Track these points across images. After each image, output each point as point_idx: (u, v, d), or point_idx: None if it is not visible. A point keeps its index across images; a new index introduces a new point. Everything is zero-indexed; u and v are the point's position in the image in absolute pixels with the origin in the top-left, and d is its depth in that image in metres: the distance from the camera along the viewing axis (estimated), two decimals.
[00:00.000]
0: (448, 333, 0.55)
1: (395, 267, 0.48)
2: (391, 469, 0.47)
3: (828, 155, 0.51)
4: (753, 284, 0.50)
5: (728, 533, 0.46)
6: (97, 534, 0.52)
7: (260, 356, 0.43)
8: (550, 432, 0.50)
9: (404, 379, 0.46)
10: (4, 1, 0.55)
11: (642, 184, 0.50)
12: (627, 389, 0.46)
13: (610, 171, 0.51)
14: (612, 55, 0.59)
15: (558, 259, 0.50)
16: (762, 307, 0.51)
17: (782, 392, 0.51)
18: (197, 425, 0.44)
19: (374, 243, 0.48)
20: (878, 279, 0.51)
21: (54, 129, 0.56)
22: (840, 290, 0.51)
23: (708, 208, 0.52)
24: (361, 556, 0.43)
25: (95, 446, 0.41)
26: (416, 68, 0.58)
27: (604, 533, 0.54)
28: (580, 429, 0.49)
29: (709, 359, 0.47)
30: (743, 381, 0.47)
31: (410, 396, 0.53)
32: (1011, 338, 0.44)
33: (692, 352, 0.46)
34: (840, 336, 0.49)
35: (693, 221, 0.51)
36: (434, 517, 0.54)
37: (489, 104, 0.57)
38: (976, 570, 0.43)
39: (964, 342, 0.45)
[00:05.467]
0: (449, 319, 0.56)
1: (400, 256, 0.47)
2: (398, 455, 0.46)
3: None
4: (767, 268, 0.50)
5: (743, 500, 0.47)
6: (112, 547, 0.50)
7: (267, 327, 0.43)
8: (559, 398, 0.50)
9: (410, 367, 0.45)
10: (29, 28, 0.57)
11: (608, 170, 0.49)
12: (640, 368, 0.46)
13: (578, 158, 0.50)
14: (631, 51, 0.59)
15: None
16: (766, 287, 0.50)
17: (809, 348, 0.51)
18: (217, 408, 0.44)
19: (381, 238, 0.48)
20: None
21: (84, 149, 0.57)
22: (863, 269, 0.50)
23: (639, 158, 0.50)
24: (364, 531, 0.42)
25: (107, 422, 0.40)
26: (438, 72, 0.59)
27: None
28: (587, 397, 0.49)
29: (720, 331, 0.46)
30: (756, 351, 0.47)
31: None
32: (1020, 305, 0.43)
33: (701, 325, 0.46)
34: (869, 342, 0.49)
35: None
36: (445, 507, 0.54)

**TASK OBJECTIVE:** What you return must be an exact retyping of the lines above starting at the line with "9: (404, 379, 0.46)" and ending at the line with "35: (693, 221, 0.51)", and nothing besides.

**ANSWER BELOW:**
9: (404, 379, 0.46)
10: (4, 1, 0.55)
11: (642, 184, 0.50)
12: (627, 389, 0.46)
13: (610, 171, 0.51)
14: (612, 55, 0.59)
15: (558, 259, 0.50)
16: (762, 307, 0.51)
17: (782, 392, 0.51)
18: (197, 425, 0.44)
19: (374, 243, 0.48)
20: (878, 279, 0.51)
21: (54, 129, 0.56)
22: (840, 290, 0.51)
23: (708, 208, 0.52)
24: (361, 556, 0.43)
25: (95, 446, 0.41)
26: (416, 68, 0.58)
27: (604, 533, 0.54)
28: (580, 429, 0.49)
29: (709, 359, 0.47)
30: (743, 381, 0.47)
31: (410, 396, 0.53)
32: (1011, 338, 0.44)
33: (692, 352, 0.46)
34: (840, 336, 0.49)
35: (693, 221, 0.51)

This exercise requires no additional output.